ENTRIES SHOWN:
□ □ □ □ □ □ □

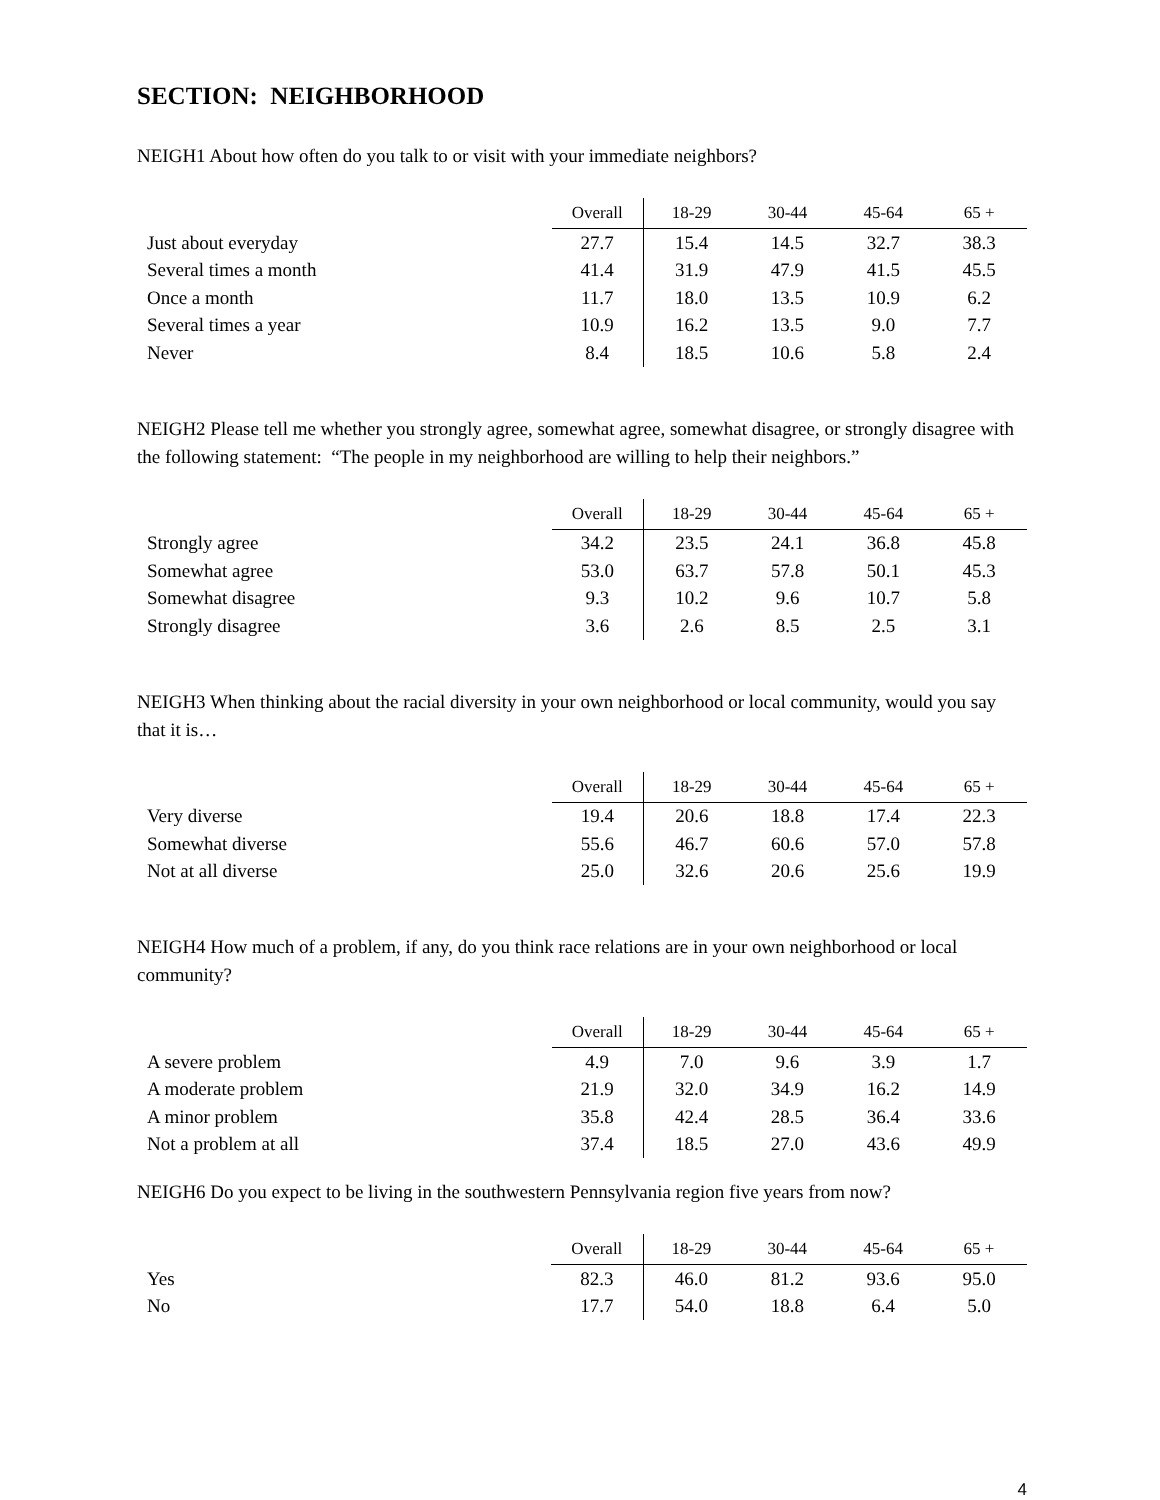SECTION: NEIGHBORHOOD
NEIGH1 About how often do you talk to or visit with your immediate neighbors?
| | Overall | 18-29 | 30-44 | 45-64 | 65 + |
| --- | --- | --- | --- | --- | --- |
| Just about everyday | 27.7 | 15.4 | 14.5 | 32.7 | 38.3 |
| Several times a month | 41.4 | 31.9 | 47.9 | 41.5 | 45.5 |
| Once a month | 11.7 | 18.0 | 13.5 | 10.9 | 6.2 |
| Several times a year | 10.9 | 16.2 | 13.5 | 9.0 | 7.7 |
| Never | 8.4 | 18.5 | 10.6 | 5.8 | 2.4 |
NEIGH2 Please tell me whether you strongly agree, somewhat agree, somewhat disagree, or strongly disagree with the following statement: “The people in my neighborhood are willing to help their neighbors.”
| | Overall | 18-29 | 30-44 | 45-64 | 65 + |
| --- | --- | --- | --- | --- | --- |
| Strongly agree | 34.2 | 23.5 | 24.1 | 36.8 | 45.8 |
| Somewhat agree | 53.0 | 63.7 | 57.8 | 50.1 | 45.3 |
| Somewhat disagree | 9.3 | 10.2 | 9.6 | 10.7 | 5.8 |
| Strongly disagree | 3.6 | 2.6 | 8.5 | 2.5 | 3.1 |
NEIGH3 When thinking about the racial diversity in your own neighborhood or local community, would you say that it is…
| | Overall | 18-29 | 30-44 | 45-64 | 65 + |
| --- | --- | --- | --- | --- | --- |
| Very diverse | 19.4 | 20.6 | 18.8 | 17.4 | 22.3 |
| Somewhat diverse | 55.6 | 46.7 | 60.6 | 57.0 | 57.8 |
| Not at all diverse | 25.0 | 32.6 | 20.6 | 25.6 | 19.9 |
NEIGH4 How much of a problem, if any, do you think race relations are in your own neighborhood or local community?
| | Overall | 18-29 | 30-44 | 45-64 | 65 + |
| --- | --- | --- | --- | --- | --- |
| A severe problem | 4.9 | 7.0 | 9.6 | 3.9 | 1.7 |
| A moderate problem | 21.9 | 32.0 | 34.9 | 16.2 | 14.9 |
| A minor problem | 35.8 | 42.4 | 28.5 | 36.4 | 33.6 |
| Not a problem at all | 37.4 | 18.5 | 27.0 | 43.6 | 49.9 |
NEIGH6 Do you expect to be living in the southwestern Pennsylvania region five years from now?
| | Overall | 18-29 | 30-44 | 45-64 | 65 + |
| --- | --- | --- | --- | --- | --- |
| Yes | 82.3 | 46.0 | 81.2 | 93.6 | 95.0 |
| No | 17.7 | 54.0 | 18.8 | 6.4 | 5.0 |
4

□ □ □ □ □ □ □

WORK TO BE COMPLETED:
Write out all the material verbatim, images excluded.

ANSWER SPACE:
SECTION: NEIGHBORHOOD
NEIGH1 About how often do you talk to or visit with your immediate neighbors?
| | Overall | 18-29 | 30-44 | 45-64 | 65 + |
| --- | --- | --- | --- | --- | --- |
| Just about everyday | 27.7 | 15.4 | 14.5 | 32.7 | 38.3 |
| Several times a month | 41.4 | 31.9 | 47.9 | 41.5 | 45.5 |
| Once a month | 11.7 | 18.0 | 13.5 | 10.9 | 6.2 |
| Several times a year | 10.9 | 16.2 | 13.5 | 9.0 | 7.7 |
| Never | 8.4 | 18.5 | 10.6 | 5.8 | 2.4 |
NEIGH2 Please tell me whether you strongly agree, somewhat agree, somewhat disagree, or strongly disagree with the following statement: “The people in my neighborhood are willing to help their neighbors.”
| | Overall | 18-29 | 30-44 | 45-64 | 65 + |
| --- | --- | --- | --- | --- | --- |
| Strongly agree | 34.2 | 23.5 | 24.1 | 36.8 | 45.8 |
| Somewhat agree | 53.0 | 63.7 | 57.8 | 50.1 | 45.3 |
| Somewhat disagree | 9.3 | 10.2 | 9.6 | 10.7 | 5.8 |
| Strongly disagree | 3.6 | 2.6 | 8.5 | 2.5 | 3.1 |
NEIGH3 When thinking about the racial diversity in your own neighborhood or local community, would you say that it is…
| | Overall | 18-29 | 30-44 | 45-64 | 65 + |
| --- | --- | --- | --- | --- | --- |
| Very diverse | 19.4 | 20.6 | 18.8 | 17.4 | 22.3 |
| Somewhat diverse | 55.6 | 46.7 | 60.6 | 57.0 | 57.8 |
| Not at all diverse | 25.0 | 32.6 | 20.6 | 25.6 | 19.9 |
NEIGH4 How much of a problem, if any, do you think race relations are in your own neighborhood or local community?
| | Overall | 18-29 | 30-44 | 45-64 | 65 + |
| --- | --- | --- | --- | --- | --- |
| A severe problem | 4.9 | 7.0 | 9.6 | 3.9 | 1.7 |
| A moderate problem | 21.9 | 32.0 | 34.9 | 16.2 | 14.9 |
| A minor problem | 35.8 | 42.4 | 28.5 | 36.4 | 33.6 |
| Not a problem at all | 37.4 | 18.5 | 27.0 | 43.6 | 49.9 |
NEIGH6 Do you expect to be living in the southwestern Pennsylvania region five years from now?
| | Overall | 18-29 | 30-44 | 45-64 | 65 + |
| --- | --- | --- | --- | --- | --- |
| Yes | 82.3 | 46.0 | 81.2 | 93.6 | 95.0 |
| No | 17.7 | 54.0 | 18.8 | 6.4 | 5.0 |
4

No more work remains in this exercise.